#### SELECTED EXCERPT ####

Re: [ovirt-users] [Qemu-block] import thin provisioned disks with image upload

2017-12-11 Thread Max Reitz
On 2017-12-07 21:33, Nir Soffer wrote:

[...]

> 
> Trying harder...
>  
> 
> The term "file size" is ambiguous in this context...
> 
> 
> It is not. file size is what you get from stat:
> 
> $ truncate -s 1g empty
> 
> $ stat empty 
>   File: 'empty'
>   Size: 1073741824Blocks: 0          IO Block: 4096   regular file
>   ...
> 
> $ qemu-img info empty
> image: empty
> file format: raw
> virtual size: 1.0G (1073741824 bytes)
> disk size: 0
> 
> The value "disk size" used by qemu-img is confusing and not useful
> when you want to transfer the file to another host.
> 
> I don't know why qemu-img display this value instead of the actual
> file size, adding qemu-block mailing list in case someone can explain
> this.

Because I still think it's ambiguous.

#### ITEMS ####

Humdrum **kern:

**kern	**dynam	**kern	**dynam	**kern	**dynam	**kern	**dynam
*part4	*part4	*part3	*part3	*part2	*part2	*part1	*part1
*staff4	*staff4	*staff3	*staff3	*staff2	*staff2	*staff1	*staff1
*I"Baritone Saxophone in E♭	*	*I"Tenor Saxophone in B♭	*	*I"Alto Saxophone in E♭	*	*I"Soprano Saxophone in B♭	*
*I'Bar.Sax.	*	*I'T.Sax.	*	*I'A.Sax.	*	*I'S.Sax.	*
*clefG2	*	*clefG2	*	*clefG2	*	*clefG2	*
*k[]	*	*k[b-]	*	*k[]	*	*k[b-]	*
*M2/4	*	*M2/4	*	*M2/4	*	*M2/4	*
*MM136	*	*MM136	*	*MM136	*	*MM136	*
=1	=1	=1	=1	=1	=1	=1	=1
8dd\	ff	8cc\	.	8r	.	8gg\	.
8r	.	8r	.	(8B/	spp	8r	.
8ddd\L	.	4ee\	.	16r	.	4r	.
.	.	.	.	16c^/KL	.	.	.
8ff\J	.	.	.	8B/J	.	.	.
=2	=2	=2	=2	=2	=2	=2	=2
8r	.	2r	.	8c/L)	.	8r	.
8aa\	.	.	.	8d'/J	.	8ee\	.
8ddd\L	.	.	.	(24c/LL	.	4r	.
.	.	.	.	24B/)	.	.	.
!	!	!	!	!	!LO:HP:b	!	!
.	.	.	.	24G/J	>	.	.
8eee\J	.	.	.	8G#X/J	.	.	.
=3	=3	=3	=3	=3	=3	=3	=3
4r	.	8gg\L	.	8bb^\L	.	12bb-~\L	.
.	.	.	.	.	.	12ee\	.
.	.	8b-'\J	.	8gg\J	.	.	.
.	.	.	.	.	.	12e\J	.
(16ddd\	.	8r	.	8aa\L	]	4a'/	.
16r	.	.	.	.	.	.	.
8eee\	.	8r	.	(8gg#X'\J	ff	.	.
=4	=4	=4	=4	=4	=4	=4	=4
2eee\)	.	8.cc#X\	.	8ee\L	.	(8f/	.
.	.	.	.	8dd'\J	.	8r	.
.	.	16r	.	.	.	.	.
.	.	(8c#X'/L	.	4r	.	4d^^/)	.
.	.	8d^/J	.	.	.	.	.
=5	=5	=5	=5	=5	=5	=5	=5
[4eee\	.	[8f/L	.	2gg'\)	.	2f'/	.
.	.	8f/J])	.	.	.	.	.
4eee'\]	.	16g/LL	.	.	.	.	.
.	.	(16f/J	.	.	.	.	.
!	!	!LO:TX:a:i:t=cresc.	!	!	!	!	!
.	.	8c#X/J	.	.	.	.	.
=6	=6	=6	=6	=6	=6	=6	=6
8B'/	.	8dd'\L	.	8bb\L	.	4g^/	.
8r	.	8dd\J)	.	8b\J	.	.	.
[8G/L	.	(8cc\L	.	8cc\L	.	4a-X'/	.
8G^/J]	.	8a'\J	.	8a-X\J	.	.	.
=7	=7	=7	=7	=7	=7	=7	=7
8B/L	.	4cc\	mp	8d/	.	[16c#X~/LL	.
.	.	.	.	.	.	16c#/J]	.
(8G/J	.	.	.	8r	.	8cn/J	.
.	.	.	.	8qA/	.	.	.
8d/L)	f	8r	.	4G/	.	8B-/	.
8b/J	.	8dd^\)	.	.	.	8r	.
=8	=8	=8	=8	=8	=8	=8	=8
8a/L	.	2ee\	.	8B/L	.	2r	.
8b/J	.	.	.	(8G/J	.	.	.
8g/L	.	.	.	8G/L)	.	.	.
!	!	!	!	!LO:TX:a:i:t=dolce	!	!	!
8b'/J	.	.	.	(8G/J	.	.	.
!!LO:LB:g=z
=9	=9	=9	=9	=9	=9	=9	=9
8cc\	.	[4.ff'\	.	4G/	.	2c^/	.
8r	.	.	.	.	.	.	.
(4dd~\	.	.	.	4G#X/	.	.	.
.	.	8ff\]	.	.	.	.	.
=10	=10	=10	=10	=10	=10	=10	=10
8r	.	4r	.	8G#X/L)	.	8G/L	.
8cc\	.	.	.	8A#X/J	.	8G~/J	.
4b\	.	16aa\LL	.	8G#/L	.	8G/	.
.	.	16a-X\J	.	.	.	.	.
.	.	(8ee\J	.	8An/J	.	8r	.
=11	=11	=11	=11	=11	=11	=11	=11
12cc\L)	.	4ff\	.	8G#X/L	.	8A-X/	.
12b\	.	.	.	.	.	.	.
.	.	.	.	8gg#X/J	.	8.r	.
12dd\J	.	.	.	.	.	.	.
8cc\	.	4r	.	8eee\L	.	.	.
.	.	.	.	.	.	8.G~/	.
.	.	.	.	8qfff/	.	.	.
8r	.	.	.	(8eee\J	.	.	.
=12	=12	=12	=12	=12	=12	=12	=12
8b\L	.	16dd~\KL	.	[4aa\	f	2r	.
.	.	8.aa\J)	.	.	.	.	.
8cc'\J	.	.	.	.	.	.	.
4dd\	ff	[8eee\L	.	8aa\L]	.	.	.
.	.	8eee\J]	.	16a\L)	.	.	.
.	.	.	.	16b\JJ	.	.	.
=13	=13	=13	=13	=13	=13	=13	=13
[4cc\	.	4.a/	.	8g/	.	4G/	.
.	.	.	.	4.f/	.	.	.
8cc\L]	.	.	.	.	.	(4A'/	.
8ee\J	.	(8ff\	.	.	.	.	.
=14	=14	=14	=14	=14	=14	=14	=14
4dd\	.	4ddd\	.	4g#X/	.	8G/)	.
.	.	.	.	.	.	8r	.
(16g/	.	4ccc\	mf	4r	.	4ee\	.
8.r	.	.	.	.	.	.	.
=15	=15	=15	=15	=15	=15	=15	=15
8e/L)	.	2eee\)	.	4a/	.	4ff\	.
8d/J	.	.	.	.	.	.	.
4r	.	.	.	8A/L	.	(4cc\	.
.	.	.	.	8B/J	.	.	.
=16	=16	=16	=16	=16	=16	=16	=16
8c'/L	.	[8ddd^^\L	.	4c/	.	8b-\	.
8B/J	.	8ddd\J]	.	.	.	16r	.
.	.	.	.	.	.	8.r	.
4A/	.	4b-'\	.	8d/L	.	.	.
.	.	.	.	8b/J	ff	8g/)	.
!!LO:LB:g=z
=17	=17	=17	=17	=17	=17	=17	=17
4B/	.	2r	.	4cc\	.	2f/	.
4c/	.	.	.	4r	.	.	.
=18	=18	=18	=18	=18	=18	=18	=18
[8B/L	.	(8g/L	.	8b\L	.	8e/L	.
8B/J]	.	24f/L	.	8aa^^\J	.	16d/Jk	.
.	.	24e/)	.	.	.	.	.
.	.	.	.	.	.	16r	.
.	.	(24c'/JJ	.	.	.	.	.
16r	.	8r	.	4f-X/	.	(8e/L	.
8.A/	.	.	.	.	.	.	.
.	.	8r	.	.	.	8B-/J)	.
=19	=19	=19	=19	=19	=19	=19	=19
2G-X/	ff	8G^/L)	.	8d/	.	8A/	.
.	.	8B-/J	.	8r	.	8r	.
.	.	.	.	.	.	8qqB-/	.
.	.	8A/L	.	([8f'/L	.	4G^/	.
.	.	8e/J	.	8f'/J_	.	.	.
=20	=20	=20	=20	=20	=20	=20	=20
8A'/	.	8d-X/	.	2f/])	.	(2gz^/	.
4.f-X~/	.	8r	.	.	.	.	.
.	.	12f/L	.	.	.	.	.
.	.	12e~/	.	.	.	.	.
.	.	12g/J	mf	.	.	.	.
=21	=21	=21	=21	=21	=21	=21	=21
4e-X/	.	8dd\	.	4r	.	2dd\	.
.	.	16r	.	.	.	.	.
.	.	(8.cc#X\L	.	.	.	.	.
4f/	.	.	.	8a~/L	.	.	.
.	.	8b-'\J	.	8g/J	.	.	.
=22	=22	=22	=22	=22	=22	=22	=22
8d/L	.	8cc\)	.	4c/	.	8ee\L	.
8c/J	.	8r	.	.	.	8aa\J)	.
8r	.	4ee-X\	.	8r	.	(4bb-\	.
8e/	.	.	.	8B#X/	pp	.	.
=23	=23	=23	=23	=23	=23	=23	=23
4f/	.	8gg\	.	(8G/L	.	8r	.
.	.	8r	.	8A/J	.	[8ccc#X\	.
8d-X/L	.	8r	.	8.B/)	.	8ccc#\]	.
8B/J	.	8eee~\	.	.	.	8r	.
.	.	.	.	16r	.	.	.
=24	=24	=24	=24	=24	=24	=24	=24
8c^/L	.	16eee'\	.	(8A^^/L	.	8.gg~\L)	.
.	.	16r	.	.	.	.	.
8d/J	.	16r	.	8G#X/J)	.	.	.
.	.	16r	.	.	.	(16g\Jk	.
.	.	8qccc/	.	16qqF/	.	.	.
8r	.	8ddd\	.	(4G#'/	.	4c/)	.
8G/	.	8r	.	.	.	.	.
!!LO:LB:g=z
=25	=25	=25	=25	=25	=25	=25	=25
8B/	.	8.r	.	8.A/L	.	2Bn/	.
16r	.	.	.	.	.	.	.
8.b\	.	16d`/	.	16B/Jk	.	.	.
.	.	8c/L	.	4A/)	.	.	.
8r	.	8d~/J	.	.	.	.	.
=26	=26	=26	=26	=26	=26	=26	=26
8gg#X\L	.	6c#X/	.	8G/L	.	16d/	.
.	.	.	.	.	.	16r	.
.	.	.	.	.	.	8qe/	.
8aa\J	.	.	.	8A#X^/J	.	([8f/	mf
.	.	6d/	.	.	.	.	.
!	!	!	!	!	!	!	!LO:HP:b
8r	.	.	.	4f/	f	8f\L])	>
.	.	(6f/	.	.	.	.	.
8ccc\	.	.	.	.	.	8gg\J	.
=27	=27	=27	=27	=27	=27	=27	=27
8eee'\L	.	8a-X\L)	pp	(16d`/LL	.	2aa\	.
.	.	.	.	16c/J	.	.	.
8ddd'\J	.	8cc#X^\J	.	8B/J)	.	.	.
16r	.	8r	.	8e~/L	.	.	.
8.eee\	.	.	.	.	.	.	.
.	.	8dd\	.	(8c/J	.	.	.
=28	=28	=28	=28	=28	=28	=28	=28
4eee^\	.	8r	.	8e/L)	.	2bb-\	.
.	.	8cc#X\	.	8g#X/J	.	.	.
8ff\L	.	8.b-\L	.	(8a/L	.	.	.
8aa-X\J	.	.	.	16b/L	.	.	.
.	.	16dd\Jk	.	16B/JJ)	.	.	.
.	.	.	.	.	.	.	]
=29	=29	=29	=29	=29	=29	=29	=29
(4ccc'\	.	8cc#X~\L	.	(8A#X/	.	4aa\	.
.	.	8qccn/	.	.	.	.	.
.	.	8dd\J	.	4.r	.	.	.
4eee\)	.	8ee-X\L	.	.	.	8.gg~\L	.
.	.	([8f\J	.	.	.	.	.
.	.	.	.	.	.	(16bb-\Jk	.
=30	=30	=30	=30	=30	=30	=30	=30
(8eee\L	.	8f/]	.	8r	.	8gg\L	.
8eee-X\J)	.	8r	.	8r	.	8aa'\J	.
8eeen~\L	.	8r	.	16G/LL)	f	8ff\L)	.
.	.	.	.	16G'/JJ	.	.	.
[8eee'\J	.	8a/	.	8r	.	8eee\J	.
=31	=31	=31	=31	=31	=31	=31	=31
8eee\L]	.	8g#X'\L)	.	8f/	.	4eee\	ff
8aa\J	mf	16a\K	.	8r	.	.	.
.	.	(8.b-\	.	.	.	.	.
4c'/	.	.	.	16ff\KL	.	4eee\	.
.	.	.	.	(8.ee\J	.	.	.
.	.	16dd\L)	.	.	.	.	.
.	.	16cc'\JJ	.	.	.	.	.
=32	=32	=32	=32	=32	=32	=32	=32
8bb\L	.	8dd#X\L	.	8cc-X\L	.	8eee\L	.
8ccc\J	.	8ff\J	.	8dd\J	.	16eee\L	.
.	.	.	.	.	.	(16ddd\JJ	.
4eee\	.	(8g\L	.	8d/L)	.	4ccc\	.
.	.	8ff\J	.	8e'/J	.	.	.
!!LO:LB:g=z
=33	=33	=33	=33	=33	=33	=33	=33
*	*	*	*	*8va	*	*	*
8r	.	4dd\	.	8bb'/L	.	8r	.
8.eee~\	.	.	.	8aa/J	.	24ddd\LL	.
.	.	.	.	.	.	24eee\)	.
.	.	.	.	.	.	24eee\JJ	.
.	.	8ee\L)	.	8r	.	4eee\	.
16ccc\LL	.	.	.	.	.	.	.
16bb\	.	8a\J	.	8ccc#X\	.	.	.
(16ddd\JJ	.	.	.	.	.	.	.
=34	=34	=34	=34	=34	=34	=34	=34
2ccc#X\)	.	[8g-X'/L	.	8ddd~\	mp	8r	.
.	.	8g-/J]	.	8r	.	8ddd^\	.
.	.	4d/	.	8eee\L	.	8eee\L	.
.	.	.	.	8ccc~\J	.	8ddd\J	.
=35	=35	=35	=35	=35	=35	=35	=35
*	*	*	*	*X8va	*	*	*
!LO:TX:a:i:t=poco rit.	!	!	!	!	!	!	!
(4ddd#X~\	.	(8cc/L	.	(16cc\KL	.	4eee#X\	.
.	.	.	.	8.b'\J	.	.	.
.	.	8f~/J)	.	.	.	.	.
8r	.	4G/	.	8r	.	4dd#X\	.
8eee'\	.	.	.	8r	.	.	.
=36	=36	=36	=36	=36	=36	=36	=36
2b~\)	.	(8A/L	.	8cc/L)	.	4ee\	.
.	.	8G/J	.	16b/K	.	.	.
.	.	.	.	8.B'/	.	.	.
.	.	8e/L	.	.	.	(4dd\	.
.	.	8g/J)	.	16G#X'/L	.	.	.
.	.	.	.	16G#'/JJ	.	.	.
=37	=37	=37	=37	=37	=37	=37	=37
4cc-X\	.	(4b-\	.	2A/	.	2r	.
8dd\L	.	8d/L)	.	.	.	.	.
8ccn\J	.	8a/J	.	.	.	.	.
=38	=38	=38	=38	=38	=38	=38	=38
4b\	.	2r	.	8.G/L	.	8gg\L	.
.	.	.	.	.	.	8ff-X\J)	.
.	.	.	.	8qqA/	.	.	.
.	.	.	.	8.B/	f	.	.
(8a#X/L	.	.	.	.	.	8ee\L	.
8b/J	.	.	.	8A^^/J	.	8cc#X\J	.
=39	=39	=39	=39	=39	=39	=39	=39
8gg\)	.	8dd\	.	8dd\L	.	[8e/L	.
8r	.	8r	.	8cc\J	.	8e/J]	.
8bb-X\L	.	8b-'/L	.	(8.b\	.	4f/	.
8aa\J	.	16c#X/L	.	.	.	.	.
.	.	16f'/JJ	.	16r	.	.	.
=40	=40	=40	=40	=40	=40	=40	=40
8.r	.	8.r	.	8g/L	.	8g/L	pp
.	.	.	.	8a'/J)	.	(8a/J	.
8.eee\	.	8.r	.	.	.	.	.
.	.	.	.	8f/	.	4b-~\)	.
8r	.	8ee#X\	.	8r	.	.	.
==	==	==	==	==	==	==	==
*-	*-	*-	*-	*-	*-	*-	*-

####

WHAT THIS EXERCISE ASKS >>
1) Answer these about the mailing-list post:
(a) What file format does qemu-img info report for the file named "empty"?
(b) What disk size does qemu-img info show for that file?
(c) Which mailing list was added in case someone could explain the displayed value?
2) Write out the mailing-list post word for word, starting at "Re: [ovirt-users] [Qemu-block]" and ending at "in this context...".

ANSWERS TO THE TASKS >>
1)
(a) raw
(b) 0
(c) qemu-block

2)
Re: [ovirt-users] [Qemu-block] import thin provisioned disks with image upload

2017-12-11 Thread Max Reitz
On 2017-12-07 21:33, Nir Soffer wrote:

[...]

> 
> Trying harder...
>  
> 
> The term "file size" is ambiguous in this context...